*Document extract*
+===+
July 21, 2020
U.S. Sen. Jim Inhofe (R-Okla.), chairman of the Senate Armed Services Committee, urged the Senate to reject an amendment to the National Defense Authorization Act of Fiscal Year 2021 (S. 4049) proposed by Senator Bernie Sanders (I-Vt.) that would cut the Department of Defense budget by 10 percent — breaking the Bipartisan Budget Act of 2019 and putting national security at risk.
As Prepared for Delivery:
Now, I want to turn to speak about one of the amendments next up – Sen. Sanders amendment that would cut defense spending by 10 percent. Where to begin?
First of all, this amendment would break the Bipartisan Budget Agreement of 2019. Congress passed this agreement last summer with bipartisan support and the President signed it into law.
The FY21 NDAA fulfills the agreement – providing a total of $740.5 billion for our national defense. I would have preferred to see a higher number, but this is the amount we agreed to. It’s the law of the land.
+===+
*Activity list*
(A) According to the statement on the Sanders amendment, what total amount does the FY21 NDAA provide for national defense?
(B) Reproduce the part of the statement starting at "July 21, 2020" and ending at "Where to begin?".
Rely only on the statement above.

*Data excerpts*
+===+
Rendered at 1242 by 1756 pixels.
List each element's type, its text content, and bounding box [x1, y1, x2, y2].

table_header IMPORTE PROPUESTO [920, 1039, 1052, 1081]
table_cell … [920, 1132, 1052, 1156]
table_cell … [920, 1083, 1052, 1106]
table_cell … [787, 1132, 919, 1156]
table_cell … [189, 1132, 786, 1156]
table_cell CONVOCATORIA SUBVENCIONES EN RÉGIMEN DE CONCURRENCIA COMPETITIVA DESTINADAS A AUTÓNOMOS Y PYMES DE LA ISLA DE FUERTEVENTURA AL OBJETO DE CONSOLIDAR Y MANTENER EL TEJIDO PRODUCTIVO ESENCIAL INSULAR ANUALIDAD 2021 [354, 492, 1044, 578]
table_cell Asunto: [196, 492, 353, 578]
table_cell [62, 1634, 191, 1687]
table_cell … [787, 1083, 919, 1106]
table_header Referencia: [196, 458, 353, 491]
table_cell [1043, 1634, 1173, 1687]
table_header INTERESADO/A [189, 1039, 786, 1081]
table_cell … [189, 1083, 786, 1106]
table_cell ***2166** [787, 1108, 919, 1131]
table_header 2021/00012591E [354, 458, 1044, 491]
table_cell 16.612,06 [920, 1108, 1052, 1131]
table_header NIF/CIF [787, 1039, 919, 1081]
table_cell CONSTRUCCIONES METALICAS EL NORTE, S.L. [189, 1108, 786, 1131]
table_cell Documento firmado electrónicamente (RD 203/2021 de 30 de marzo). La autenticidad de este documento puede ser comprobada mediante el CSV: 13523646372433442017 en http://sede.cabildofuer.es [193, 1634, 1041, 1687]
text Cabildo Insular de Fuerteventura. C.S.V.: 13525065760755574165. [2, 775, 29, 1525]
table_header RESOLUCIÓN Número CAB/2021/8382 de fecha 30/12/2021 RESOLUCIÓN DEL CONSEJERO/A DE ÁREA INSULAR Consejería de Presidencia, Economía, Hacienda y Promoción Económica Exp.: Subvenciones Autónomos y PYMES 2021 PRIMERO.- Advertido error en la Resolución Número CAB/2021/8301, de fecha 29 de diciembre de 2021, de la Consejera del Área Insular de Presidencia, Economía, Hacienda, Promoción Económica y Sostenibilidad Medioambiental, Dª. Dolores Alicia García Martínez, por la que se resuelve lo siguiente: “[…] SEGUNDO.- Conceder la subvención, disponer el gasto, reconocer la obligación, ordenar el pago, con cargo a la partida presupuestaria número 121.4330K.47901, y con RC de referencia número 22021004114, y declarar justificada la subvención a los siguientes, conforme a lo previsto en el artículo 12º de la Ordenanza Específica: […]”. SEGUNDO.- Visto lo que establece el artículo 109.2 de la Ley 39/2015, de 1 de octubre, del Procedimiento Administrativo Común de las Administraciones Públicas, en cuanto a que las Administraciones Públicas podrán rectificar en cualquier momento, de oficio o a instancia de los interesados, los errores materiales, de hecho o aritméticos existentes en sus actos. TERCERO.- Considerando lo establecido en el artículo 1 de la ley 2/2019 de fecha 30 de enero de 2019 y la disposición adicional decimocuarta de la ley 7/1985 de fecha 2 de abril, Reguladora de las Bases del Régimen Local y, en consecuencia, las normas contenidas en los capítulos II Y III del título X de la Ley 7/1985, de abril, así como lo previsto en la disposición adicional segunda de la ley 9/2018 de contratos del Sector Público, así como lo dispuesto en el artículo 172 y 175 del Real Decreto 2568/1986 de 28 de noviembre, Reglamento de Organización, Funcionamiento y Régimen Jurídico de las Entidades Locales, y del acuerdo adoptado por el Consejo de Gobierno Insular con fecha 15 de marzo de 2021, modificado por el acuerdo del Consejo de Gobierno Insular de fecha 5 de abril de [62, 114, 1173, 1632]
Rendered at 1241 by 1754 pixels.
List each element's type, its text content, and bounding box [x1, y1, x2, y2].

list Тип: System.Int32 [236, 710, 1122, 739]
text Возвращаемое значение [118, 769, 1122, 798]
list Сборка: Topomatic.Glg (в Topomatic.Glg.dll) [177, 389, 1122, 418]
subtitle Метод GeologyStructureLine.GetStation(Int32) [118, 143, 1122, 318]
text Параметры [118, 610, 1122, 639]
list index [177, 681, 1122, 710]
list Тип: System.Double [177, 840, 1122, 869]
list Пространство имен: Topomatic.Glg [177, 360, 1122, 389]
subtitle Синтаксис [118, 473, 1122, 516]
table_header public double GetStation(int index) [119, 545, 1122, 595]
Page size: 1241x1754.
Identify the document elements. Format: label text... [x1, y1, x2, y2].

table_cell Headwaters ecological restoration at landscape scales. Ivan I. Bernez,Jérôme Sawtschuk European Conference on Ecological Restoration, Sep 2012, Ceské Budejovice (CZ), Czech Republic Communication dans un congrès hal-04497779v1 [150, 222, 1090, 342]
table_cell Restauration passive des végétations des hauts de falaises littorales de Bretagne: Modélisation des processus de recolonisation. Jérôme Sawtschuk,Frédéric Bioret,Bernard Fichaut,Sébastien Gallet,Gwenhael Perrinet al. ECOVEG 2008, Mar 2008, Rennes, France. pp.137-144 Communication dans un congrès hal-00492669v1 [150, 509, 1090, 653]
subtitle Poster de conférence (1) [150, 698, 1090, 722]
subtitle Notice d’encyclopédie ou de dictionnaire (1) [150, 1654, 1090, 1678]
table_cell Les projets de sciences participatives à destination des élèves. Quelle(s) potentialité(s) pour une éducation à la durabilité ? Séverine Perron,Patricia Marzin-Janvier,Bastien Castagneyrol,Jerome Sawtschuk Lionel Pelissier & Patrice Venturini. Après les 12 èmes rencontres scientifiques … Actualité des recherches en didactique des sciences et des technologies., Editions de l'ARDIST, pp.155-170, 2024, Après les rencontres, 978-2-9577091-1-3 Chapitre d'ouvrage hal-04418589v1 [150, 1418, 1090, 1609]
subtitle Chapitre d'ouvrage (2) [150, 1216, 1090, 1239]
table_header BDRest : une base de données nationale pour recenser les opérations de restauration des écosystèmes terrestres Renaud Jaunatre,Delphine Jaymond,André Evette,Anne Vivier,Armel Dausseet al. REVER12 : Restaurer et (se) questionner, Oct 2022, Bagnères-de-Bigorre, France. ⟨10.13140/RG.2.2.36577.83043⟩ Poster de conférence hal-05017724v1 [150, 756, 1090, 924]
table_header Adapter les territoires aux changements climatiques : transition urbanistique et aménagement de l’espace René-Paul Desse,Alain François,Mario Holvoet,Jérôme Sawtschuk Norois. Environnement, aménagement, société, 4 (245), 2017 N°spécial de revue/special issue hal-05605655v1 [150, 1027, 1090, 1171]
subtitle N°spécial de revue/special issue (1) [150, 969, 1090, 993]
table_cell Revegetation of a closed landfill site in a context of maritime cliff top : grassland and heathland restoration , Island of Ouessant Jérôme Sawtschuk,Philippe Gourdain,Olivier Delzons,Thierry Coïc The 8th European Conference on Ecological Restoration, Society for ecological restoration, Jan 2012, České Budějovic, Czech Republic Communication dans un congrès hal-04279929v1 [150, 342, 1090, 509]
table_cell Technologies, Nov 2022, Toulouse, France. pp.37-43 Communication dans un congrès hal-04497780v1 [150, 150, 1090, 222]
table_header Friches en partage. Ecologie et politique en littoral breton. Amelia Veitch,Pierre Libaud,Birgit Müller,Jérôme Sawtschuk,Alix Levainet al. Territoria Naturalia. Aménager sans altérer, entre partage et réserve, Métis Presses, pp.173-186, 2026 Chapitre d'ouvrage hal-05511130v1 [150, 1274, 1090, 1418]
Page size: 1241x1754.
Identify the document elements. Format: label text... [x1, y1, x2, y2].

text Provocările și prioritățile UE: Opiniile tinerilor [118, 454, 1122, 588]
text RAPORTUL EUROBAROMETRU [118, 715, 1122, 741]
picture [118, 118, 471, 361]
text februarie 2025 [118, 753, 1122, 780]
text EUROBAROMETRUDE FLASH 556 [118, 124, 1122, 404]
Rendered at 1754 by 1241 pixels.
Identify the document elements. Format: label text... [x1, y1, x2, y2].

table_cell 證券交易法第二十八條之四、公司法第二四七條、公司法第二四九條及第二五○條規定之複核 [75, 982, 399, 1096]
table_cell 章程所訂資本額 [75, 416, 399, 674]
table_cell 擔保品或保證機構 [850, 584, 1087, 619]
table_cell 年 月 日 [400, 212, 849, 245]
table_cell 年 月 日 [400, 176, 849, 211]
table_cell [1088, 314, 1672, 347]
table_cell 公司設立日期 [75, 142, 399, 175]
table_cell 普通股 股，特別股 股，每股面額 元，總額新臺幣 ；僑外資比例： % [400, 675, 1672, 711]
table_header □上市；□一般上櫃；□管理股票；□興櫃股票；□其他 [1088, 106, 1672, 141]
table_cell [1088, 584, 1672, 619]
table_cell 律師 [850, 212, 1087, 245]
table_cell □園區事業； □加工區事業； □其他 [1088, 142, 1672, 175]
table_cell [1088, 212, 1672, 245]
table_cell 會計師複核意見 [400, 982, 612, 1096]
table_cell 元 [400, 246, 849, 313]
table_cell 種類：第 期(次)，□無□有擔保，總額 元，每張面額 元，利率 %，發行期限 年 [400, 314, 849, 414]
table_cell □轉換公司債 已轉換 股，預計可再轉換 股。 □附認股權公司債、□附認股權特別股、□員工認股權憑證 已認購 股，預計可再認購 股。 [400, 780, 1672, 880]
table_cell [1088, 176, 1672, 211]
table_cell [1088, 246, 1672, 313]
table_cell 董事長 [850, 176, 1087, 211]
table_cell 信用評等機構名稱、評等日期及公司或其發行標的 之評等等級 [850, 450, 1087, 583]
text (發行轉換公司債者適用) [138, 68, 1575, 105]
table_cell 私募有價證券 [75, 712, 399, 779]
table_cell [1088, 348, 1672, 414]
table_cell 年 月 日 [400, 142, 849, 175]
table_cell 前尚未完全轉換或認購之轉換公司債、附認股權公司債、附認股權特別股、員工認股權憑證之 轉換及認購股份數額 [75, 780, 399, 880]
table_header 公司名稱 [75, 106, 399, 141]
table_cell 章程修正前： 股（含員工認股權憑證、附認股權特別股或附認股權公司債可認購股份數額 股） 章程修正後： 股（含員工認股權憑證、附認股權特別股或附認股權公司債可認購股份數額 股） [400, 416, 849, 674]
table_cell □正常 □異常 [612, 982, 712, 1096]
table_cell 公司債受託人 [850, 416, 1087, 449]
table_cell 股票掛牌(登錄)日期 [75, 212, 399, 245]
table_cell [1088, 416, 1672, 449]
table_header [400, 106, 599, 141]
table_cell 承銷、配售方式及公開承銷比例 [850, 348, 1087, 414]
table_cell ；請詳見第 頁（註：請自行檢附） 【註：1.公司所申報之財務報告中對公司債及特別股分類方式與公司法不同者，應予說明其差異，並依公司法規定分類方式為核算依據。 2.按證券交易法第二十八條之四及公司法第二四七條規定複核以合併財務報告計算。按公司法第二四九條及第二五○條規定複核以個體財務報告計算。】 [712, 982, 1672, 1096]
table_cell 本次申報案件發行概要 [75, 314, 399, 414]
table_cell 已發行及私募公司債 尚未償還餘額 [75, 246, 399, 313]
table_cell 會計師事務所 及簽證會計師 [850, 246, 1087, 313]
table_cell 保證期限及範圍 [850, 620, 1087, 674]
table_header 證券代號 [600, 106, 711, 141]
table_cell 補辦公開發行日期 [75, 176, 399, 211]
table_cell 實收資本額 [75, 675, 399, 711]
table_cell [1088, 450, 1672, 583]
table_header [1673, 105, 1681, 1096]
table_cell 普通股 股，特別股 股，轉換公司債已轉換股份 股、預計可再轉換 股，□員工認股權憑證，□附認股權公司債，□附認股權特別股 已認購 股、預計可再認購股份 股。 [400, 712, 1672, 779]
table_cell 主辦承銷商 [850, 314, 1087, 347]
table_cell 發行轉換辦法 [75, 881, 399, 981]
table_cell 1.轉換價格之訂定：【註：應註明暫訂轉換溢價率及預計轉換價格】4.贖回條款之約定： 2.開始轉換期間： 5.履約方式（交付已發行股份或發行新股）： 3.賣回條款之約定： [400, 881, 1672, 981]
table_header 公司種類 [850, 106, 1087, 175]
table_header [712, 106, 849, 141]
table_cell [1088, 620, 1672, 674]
+===+
*Answers below*
(A) $740.5 billion.

(B)
July 21, 2020
U.S. Sen. Jim Inhofe (R-Okla.), chairman of the Senate Armed Services Committee, urged the Senate to reject an amendment to the National Defense Authorization Act of Fiscal Year 2021 (S. 4049) proposed by Senator Bernie Sanders (I-Vt.) that would cut the Department of Defense budget by 10 percent — breaking the Bipartisan Budget Act of 2019 and putting national security at risk.
As Prepared for Delivery:
Now, I want to turn to speak about one of the amendments next up – Sen. Sanders amendment that would cut defense spending by 10 percent. Where to begin?